Hace poco más de tres meses perdí a mi adorada madre y aunque todos me digan -y quizás tengan razón- que siempre va a estar a mi lado, que desde el cielo me ve, que será la luz que guíe mi camino y blah, blah, blah; para mí es una pérdida que ninguna frase hecha sustituirá porque yo la quisiera conmigo, a mi lado y como siempre: haciéndome bromas, cocinándome rico, abrazándome fuerte y llenándome de detalles. Sufro de mamitis crónica –sí-, y es un hecho jodidamente cierto porque nunca nadie en la vida se aproximará en algo a lo que fue Nelly. Jodida, peleonera, con todos sus muchos defectos, mi vieja siempre fue mi brújula, mi centro y por el único ser humano por el cual hubiera dado la vida sin pensarlo. De hecho, muchas veces lo consulté con ella y con los cientos de doctores que la atendieron: palabras como trasplante, donación y pulmones; siempre rondaban mi cabeza cada vez que veía un galeno nuevo y siempre –para mi mala suerte- la frase médica de cierre era la misma: “no se puede.”
La última vez que escuché esto en un consultorio fue hace exactamente seis meses, en su última consulta en el insufrible EsSalud. Ante la negativa del doctor Huamán hacia mi pregunta de una donación de órgano de vivo a vivo (generalmente es de cadáver a vivo), me dijo que no podía porque todo tenía un costo/beneficio en el que yo podía salir mal (si es que salía), debido a que ese tipo de procedimientos son altamente riesgosos y ella o yo –o ambos-, podíamos quedarnos en el quirófano, siendo más riesgoso aún porque ella sufría de una enfermedad pulmonar crónica. Terminado el sermón, ambos nos miramos y, sin mayor queco, nos fuimos. Al salir del hospital, decepcionados, lo primero que me dijo –capa siempre mi vieja- para matar la tensión fue: “¿Un cebichito?”

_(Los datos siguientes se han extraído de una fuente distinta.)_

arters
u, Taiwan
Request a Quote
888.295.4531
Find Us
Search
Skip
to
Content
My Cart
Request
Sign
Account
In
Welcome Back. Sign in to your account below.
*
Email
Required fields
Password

Yo en su lugar hubiera atinado a irme a casa y echarme llorar, pero ella siempre salía por la tangente, trataba de evadir el problema, lo gambeteaba con clase y salía con una genialidad que se materializó en esa pregunta. Al verme desencajado, me abrazó, paramos un taxi y fuimos con la esperanza de encontrar al ganador de un programa en el que Gastón Acurio era uno de los jueces. Este programa fue Ceviche con sentimiento y el genio que triunfó ponía su carreta en la esquina de García Naranjo y Jr. Gálvez y nosotros éramos caseritos de este tipo. Sin embargo, para nuestra mala suerte, ese día ni se apareció el maldito. Pero nada nos quitó las ganas de comer ese plato que tanto le gustaba y por el que, tiempo después, me reclamaría si hubiese salido del hospital.

Un restaurante al que actualmente no me atrevo a ir para evitar la pena, nos vio entrar y pedir ese bendito Ceviche. Felizmente estuvo muy bueno y ella, como presintiendo algo, me dijo que era la última vez que comíamos juntos en un restaurante. Yo solo la vacilaba temeroso porque sabía que era posible y 3 días después se confirmó el temor que tenía: un 29 de mayo la hospitalizaron y no salió más. Pensar que hace medio año aún tenía a mi vieja comiendo conmigo, disfrutando ese plato que a ella le salía increíble y que, por jugarretas del destino, no probaré más, al menos no de sus manos. La vida y la muerte son así, pero me quedo con todo de esa tarde: las frases, el bullying al mozo (mi vieja era muy jodida con ellos), el tener a mi vieja, mirarla y abrazarla prometiendo que el siguiente ceviche sería uno pagado por mí (no me dejó pagar).

Ese fue el epílogo de nuestras aventuras en restaurantes con el plato que tanto le gustó y el que de todas maneras hubiese comido si salía bien del hospital. En el Almenara y en San Isidro Labrador solo comíamos (porque me hacía probar su comida “para que no la envenenen”) cosas blandas y no muy ricas. Yo, en un rol cambiado, era quien le daba de comer a veces y siempre recuerdo cuando le hacía el avioncito, el mismo que se estrellaba con un “no me jodas con eso” risueño.

Ay, mamá. Pasé muchas cosas contigo. Buenas y malas. Fui malcriado muchas veces y tú benevolente siempre. Ya no comeremos ceviche alguno, pero ese que devoramos ese día tuvo mucho feeling, mucho sentimiento. Pasamos mucho y solo espero haberme acercado, algo siquiera, al término “buen hijo” porque merecías uno y todos los días me cuestiono si alguna vez me asomé a eso. Todo esto es ácido como un limón, suave como la textura de un pescado cuando pienso en todo lo bonito contigo, picante cuando se me vienen a la mente tus carajeadas, pero me hace chillar como si cortara mil cebollas… Te extraño, ma’.